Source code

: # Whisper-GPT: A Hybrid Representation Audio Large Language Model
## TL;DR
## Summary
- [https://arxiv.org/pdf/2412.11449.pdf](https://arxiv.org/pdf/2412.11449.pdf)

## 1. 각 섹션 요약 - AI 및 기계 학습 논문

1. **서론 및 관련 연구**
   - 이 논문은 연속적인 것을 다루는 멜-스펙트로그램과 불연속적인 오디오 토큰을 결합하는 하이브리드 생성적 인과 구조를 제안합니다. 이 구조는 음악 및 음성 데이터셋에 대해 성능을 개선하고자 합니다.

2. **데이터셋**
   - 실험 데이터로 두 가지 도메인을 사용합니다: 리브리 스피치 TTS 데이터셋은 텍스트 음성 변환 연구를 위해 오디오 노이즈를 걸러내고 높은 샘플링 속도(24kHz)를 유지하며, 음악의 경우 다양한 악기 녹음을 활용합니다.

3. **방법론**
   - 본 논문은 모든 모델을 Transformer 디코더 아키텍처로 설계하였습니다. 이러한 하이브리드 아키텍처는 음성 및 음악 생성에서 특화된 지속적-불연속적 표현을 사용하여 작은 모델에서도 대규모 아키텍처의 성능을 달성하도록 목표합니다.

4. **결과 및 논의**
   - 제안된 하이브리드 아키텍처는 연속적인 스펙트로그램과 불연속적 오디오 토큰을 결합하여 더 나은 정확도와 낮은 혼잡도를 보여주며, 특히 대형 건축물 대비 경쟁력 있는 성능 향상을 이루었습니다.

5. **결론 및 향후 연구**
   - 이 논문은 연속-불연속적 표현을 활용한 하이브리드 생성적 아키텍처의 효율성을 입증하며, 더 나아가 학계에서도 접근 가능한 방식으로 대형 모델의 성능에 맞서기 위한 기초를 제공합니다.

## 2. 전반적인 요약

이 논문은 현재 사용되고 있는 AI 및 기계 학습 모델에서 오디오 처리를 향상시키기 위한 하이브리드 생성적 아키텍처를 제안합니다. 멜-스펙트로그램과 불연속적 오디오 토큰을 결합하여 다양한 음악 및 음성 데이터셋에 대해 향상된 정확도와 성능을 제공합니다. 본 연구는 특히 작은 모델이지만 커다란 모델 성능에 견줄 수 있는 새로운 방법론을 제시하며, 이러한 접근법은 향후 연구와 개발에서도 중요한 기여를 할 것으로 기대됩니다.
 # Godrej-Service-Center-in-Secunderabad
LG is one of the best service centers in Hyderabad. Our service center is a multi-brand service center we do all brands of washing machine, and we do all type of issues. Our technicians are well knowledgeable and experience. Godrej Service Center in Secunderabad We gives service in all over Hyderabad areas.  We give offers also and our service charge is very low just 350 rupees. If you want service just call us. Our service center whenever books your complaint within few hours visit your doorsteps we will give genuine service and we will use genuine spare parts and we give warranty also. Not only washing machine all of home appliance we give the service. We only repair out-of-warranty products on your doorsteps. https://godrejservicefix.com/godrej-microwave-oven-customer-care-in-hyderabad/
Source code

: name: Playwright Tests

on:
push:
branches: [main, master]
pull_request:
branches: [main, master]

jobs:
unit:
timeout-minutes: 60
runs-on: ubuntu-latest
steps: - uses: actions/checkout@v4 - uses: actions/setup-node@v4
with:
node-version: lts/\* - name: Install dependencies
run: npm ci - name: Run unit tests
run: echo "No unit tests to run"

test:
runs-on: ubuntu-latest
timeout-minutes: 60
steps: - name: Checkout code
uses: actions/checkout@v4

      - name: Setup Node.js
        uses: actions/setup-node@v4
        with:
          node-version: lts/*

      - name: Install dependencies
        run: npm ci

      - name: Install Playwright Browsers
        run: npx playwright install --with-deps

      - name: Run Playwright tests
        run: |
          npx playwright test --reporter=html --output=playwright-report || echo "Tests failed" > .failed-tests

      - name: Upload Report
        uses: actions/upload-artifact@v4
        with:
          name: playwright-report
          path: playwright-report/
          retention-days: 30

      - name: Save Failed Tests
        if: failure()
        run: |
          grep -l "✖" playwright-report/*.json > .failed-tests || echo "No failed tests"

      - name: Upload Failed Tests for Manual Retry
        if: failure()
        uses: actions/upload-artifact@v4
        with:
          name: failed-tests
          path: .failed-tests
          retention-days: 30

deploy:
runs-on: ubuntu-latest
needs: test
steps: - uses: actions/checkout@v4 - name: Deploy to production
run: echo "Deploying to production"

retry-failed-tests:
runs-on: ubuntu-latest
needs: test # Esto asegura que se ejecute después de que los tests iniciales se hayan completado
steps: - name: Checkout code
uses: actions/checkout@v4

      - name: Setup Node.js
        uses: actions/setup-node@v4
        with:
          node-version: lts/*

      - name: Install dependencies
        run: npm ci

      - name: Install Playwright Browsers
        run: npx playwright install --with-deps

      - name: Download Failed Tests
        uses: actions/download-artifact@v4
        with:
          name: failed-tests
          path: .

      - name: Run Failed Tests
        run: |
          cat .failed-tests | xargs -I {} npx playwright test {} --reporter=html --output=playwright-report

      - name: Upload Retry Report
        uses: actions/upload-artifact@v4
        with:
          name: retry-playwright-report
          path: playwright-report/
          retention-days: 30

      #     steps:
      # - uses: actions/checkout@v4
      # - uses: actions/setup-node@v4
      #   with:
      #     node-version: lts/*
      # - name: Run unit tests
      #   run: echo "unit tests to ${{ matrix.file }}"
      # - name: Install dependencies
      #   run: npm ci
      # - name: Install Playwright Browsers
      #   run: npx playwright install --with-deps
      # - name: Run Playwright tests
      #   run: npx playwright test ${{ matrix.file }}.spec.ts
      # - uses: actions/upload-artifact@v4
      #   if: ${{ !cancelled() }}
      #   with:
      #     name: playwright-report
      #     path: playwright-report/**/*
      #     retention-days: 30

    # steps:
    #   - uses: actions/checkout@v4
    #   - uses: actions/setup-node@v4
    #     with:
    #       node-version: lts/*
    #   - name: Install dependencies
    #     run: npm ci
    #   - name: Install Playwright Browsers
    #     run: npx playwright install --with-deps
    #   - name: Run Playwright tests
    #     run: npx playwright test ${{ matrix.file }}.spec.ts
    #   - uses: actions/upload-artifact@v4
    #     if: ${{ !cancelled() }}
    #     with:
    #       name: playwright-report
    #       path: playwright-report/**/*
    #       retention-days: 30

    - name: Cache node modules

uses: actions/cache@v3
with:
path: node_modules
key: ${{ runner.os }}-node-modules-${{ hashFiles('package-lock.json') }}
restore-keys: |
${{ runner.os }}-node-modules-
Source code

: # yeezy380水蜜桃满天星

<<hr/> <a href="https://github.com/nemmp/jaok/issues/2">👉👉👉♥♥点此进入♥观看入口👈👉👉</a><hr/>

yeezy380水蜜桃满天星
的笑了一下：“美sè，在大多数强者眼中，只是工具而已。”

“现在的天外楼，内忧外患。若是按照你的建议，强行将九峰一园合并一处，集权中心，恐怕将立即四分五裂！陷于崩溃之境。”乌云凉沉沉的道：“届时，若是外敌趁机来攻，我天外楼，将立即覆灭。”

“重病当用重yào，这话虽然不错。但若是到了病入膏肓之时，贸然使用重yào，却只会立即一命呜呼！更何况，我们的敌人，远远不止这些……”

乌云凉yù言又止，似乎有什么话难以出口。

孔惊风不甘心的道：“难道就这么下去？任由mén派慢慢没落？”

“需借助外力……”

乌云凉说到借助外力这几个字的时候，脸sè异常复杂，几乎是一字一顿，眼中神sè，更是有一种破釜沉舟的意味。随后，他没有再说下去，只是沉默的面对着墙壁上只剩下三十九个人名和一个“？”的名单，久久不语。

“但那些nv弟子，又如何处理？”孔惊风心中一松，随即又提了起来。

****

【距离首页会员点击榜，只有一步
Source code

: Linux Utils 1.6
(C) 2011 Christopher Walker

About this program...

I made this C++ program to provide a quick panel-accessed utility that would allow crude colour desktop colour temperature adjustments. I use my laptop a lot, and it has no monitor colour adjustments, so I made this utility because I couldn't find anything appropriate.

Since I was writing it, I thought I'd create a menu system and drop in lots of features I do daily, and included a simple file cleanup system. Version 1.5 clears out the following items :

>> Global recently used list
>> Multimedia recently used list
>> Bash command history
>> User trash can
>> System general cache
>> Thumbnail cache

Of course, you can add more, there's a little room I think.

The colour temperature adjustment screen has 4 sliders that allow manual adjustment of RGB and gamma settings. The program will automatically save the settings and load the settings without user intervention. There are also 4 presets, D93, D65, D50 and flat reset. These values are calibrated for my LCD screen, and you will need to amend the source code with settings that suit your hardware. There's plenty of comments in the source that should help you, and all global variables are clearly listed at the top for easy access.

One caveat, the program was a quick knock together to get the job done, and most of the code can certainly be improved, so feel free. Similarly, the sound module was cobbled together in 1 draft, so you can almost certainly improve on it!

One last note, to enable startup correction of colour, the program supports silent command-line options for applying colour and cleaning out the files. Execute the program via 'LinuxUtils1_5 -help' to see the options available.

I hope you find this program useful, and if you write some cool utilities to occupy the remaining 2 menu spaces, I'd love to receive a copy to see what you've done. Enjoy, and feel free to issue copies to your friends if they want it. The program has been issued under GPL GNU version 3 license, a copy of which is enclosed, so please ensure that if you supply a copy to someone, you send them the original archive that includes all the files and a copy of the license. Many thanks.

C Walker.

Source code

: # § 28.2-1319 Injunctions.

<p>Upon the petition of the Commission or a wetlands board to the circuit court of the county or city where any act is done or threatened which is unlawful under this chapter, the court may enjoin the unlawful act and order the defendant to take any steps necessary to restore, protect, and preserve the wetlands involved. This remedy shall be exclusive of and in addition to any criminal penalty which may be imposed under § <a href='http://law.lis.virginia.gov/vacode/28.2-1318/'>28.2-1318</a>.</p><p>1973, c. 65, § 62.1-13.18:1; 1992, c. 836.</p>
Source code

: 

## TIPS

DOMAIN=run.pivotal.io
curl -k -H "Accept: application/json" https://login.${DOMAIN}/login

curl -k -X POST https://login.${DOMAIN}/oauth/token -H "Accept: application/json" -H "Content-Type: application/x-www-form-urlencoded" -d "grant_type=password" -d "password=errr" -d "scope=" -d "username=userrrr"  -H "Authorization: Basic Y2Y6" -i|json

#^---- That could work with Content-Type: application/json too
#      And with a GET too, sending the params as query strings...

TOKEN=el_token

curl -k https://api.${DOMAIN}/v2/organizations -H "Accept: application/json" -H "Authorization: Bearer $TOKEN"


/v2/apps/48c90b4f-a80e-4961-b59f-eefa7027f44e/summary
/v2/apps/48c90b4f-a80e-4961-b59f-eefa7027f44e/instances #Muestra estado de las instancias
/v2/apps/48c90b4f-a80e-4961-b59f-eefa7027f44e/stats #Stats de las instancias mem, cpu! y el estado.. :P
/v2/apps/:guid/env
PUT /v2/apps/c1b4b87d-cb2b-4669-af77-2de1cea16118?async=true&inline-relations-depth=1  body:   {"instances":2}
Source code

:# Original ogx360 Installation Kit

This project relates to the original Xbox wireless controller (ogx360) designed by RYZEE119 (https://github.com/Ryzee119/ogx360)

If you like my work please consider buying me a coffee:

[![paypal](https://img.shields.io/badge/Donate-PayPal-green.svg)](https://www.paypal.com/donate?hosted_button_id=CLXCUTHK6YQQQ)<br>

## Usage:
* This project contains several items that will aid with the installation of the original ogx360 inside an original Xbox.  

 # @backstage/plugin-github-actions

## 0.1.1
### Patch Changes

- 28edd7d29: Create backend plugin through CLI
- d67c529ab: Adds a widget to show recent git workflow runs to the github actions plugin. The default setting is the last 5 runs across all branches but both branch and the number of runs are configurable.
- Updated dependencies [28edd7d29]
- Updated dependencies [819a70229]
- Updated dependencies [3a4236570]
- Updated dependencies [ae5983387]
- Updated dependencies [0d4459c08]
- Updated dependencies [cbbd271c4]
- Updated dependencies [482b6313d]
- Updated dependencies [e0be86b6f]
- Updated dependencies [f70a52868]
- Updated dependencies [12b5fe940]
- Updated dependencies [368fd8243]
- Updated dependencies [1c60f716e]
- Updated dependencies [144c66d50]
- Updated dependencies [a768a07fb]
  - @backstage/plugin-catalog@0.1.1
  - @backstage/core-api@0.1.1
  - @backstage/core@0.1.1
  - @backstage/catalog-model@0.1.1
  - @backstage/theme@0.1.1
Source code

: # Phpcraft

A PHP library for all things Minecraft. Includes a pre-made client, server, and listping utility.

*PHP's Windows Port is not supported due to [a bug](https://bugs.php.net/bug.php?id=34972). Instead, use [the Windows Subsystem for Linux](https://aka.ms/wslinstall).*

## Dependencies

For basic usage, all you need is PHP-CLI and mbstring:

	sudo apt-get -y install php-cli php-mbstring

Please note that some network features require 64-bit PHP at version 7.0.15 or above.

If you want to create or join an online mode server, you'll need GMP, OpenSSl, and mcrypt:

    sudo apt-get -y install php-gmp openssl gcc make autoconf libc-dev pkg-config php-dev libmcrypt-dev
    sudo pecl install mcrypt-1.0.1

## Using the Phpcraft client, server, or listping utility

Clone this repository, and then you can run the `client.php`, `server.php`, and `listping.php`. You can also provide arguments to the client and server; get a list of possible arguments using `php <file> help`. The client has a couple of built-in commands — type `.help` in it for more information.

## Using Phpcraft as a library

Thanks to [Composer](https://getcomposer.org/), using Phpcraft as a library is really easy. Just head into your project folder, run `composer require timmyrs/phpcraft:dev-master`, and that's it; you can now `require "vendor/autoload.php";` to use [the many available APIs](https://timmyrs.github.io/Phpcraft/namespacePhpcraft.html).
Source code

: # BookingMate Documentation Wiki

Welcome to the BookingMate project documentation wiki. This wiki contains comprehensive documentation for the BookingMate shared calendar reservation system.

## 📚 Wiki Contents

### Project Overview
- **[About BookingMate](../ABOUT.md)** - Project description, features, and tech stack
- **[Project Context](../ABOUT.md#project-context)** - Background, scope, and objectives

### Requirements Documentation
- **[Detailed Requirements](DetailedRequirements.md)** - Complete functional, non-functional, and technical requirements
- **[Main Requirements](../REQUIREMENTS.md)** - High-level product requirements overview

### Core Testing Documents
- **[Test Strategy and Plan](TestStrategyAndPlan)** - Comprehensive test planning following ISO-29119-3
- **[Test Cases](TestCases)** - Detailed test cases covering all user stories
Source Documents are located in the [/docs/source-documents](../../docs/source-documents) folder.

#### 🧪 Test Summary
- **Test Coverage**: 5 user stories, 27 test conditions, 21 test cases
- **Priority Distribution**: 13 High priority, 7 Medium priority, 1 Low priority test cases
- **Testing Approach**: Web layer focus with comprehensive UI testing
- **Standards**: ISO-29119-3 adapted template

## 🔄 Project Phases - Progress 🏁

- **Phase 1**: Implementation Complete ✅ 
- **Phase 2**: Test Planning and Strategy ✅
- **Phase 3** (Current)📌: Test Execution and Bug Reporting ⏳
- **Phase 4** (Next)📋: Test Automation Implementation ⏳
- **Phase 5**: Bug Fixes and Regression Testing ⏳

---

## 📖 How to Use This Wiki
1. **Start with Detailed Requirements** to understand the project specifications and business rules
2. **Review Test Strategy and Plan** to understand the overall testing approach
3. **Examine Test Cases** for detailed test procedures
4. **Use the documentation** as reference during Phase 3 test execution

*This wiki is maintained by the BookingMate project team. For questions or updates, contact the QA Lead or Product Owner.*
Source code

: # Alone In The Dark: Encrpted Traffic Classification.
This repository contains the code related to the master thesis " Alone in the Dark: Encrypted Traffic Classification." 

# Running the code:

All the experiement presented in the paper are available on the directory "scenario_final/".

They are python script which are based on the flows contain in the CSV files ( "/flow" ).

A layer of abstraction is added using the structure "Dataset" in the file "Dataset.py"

→ What you need to do:
Count the lines above that contain the string "estado" and reply with the number only.

→ Reply:
2